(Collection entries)
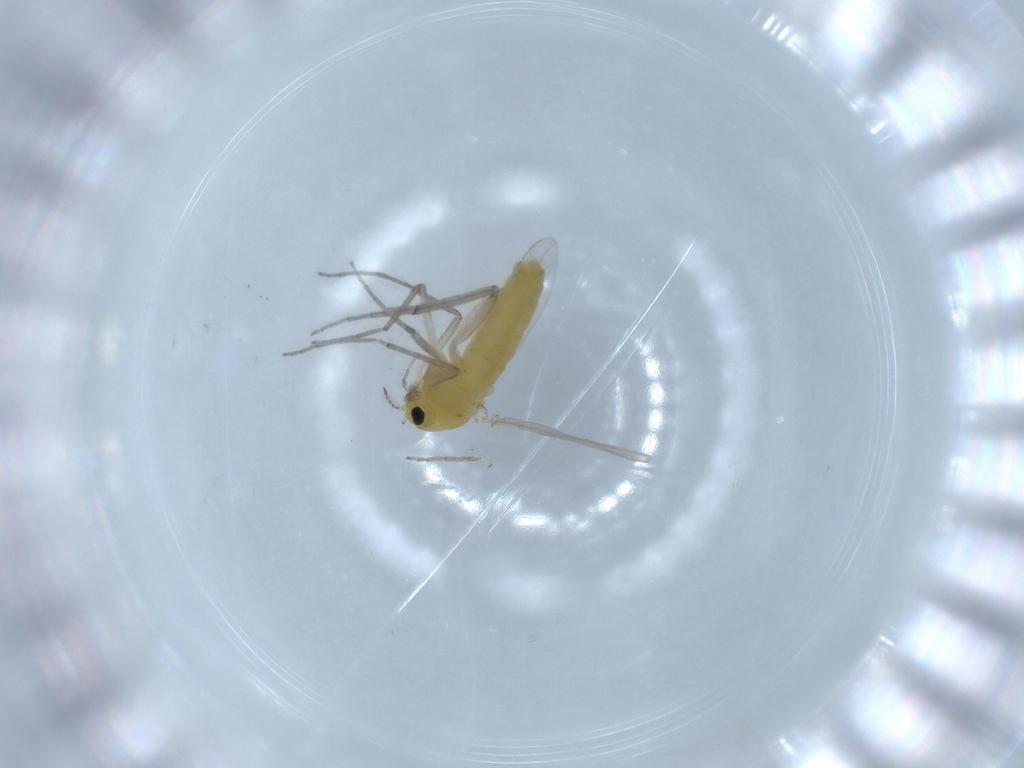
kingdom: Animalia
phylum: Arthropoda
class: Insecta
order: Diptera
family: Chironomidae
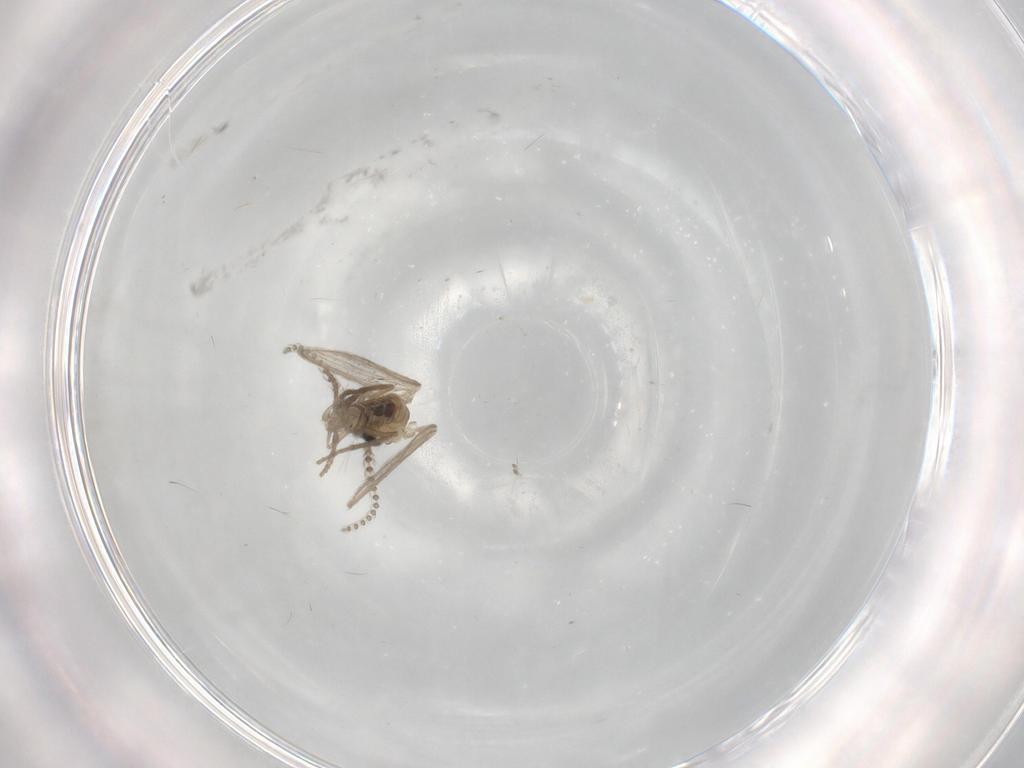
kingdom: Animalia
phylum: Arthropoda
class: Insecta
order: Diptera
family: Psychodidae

[What you will do] Reproduce the naming lines of every record above word for word, omitting the pictures.

[Answer to the problem]
kingdom: Animalia
phylum: Arthropoda
class: Insecta
order: Diptera
family: Chironomidae
kingdom: Animalia
phylum: Arthropoda
class: Insecta
order: Diptera
family: Psychodidae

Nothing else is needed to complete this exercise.